Aus früheren Untersuchungen wussten die Wissenschaftler aber bereits, dass ein und dasselbe Lebensmittel nicht bei jedem Menschen in derselben Weise auf den Blutzucker wirkt. Diesen Aspekt schauten sie sich deshalb in einem zweiten Teil der Studie genauer an. Das Ergebnis: Bei etwa der Hälfte der Menschen schnellt der Blutzucker nach dem Verzehr von Weißbrot in die Höhe, bei der anderen Hälfte nach dem Verzehr von frischem Vollkornbrot. Im Mittel ist daher kein Unterschied zwischen den beiden Brotsorten festzustellen, wenn es um den Blutzucker geht.
Die Forscher betonen nach den Versuchsreihen: "Verschiedene Menschen reagieren unterschiedlich, sogar auf die gleichen Nahrungsmittel." Allgemeingültige Ernährungsempfehlungen seien vor diesem Hintergrund kritisch zu sehen.
Gisela Olias vom Deutschen Institut für Ernährungsforschung (DIfE) in Potsdam-Rehbrücke beurteilt die Studie als interessant. "Auch DIfE-Forscher sehen in einer ihrer Beobachtungsstudien, dass zum Beispiel aufgrund genetischer Unterschiede nicht jeder Mensch gleich stark vom Verzehr von Vollkornprodukten zumindest hinsichtlich des Diabetesrisikos profitiert", sagt die Biologin und Referentin für Presse- und Öffentlichkeitsarbeit. Allerdings sei das Wechselspiel zwischen Umweltfaktoren, zu denen auch die Ernährung gehört, den Genen, der Bakterienbesiedlung des Darms und dem Stoffwechsel sehr komplex. "Es besteht daher noch ein großer Forschungsbedarf, die ganzen komplizierten Mechanismen, die an dem Wechselspiel beteiligt sind, aufzuklären", so Olias.

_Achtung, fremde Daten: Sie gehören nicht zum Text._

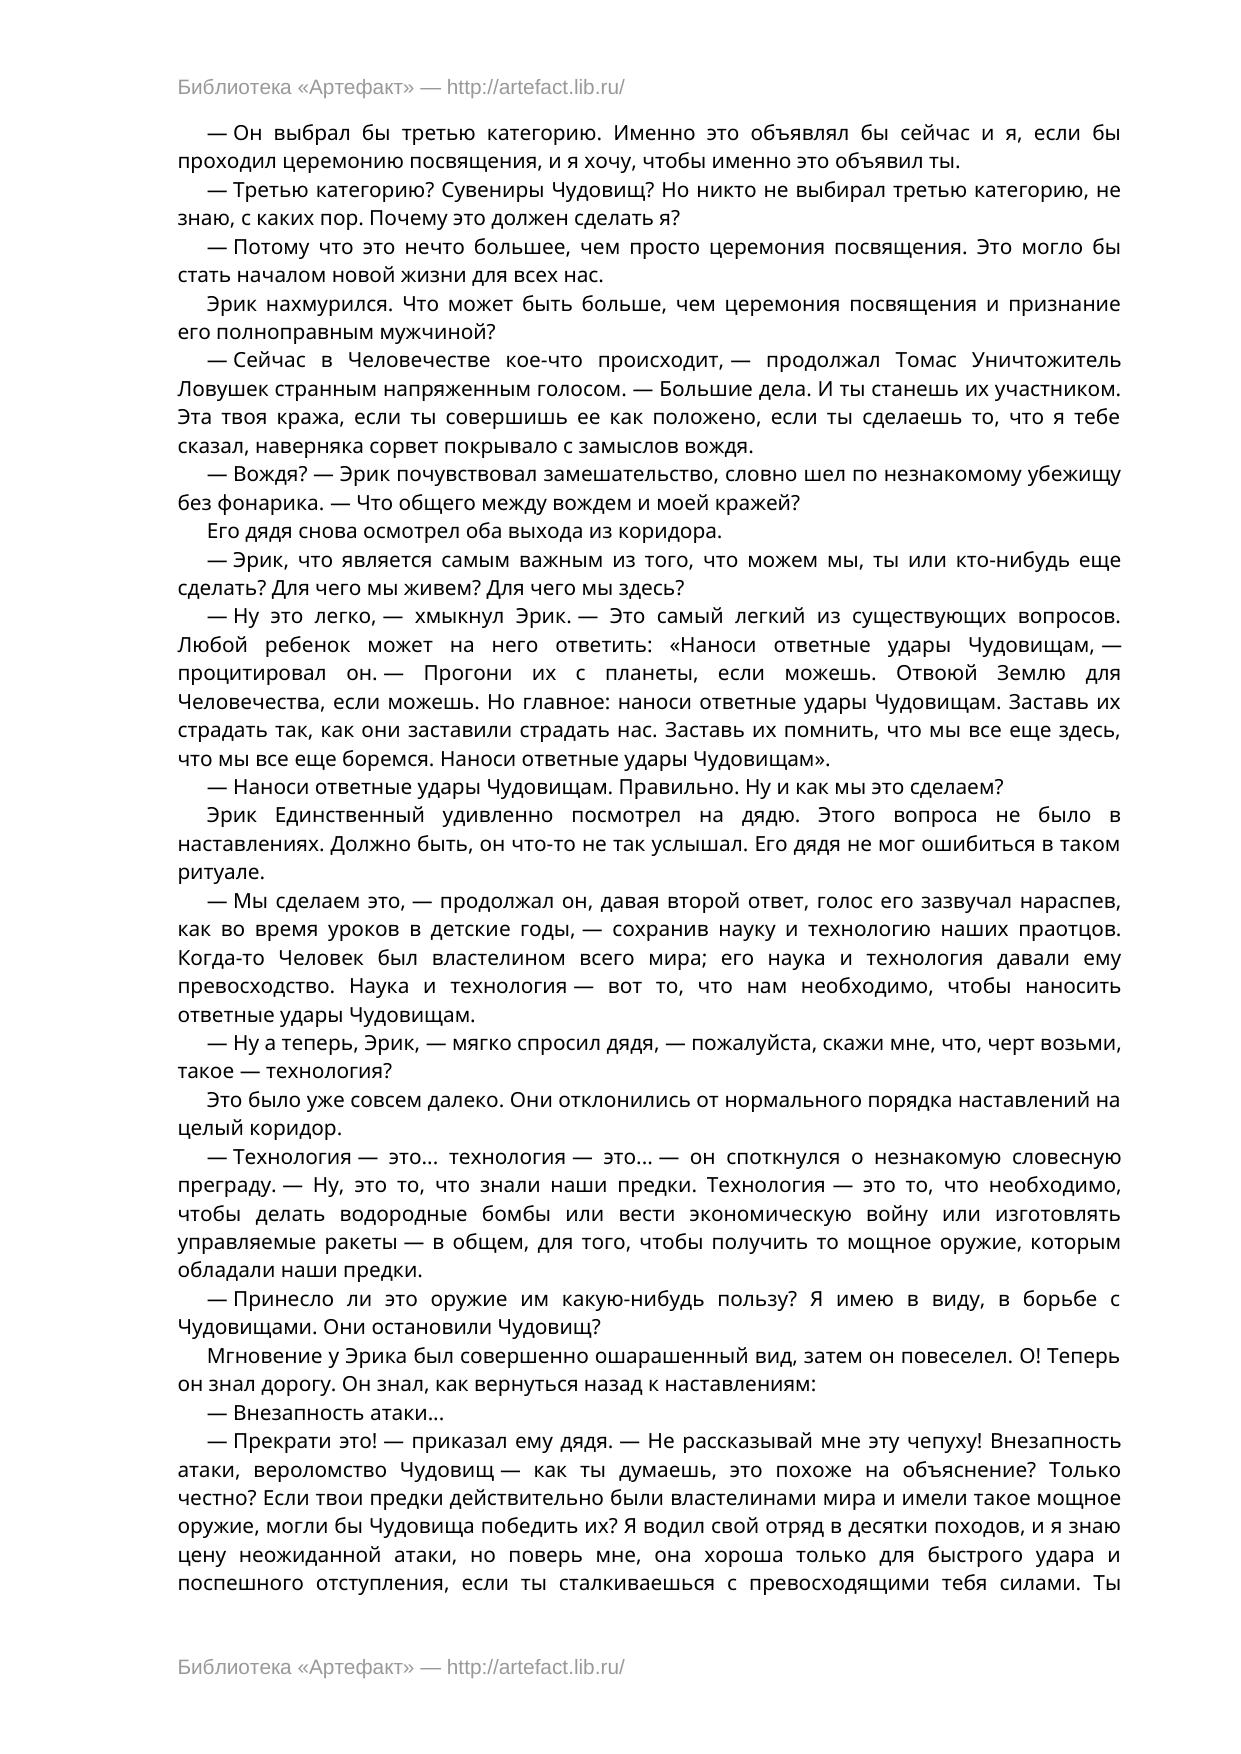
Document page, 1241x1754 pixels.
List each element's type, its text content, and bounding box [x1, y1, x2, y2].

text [177, 1426, 1122, 1597]
text — Наноси ответные удары Чудовищам. Правильно. Ну и как мы это сделаем? [177, 772, 1122, 801]
text — Третью категорию? Сувениры Чудовищ? Но никто не выбирал третью категорию, не знаю, с каких пор. Почему это должен сделать я? [177, 175, 1122, 232]
text — Внезапность атаки... [177, 1398, 1122, 1426]
text — Принесло ли это оружие им какую-нибудь пользу? Я имею в виду, в борьбе с Чудовищами. Они остановили Чудовищ? [177, 1284, 1122, 1341]
text — Ну это легко, — хмыкнул Эрик. — Это самый легкий из существующих вопросов. Любой ребенок может на него ответить: «Наноси ответные удары Чудовищам, — процитировал он. — Прогони их с планеты, если можешь. Отвоюй Землю для Человечества, если можешь. Но главное: наноси ответные удары Чудовищам. Заставь их страдать так, как они заставили страдать нас. Заставь их помнить, что мы все еще здесь, что мы все еще боремся. Наноси ответные удары Чудовищам». [177, 602, 1122, 772]
text Это было уже совсем далеко. Они отклонились от нормального порядка наставлений на целый коридор. [177, 1085, 1122, 1142]
text — Потому что это нечто большее, чем просто церемония посвящения. Это могло бы стать началом новой жизни для всех нас. [177, 232, 1122, 289]
text Мгновение у Эрика был совершенно ошарашенный вид, затем он повеселел. О! Теперь он знал дорогу. Он знал, как вернуться назад к наставлениям: [177, 1341, 1122, 1398]
text — Он выбрал бы третью категорию. Именно это объявлял бы сейчас и я, если бы проходил церемонию посвящения, и я хочу, чтобы именно это объявил ты. [177, 118, 1122, 175]
text Его дядя снова осмотрел оба выхода из коридора. [177, 516, 1122, 545]
text — Сейчас в Человечестве кое-что происходит, — продолжал Томас Уничтожитель Ловушек странным напряженным голосом. — Большие дела. И ты станешь их участником. Эта твоя кража, если ты совершишь ее как положено, если ты сделаешь то, что я тебе сказал, наверняка сорвет покрывало с замыслов вождя. [177, 346, 1122, 459]
text Эрик Единственный удивленно посмотрел на дядю. Этого вопроса не было в наставлениях. Должно быть, он что-то не так услышал. Его дядя не мог ошибиться в таком ритуале. [177, 801, 1122, 886]
text — Ну а теперь, Эрик, — мягко спросил дядя, — пожалуйста, скажи мне, что, черт возьми, такое — технология? [177, 1028, 1122, 1085]
text — Вождя? — Эрик почувствовал замешательство, словно шел по незнакомому убежищу без фонарика. — Что общего между вождем и моей кражей? [177, 459, 1122, 516]
text — Технология — это... технология — это... — он споткнулся о незнакомую словесную преграду. — Ну, это то, что знали наши предки. Технология — это то, что необходимо, чтобы делать водородные бомбы или вести экономическую войну или изготовлять управляемые ракеты — в общем, для того, чтобы получить то мощное оружие, которым обладали наши предки. [177, 1142, 1122, 1284]
text — Мы сделаем это, — продолжал он, давая второй ответ, голос его зазвучал нараспев, как во время уроков в детские годы, — сохранив науку и технологию наших праотцов. Когда-то Человек был властелином всего мира; его наука и технология давали ему превосходство. Наука и технология — вот то, что нам необходимо, чтобы наносить ответные удары Чудовищам. [177, 886, 1122, 1028]
text Эрик нахмурился. Что может быть больше, чем церемония посвящения и признание его полноправным мужчиной? [177, 289, 1122, 346]
text — Эрик, что является самым важным из того, что можем мы, ты или кто-нибудь еще сделать? Для чего мы живем? Для чего мы здесь? [177, 545, 1122, 602]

Die Ernährungswissenschaftler vom israelischen Weizmann-Institut räumen selbst ein, dass ihre Studie noch Schwächen hat: So isst man zum Beispiel unter normalen Umständen meist weniger Vollkorn- als Weißbrot, um satt zu werden. Das soll bei weiteren Versuchsreihen berücksichtigt werden.
Eines aber lässt sich schon jetzt sagen: Die richtige Ernährung ist eine sehr individuelle Angelegenheit.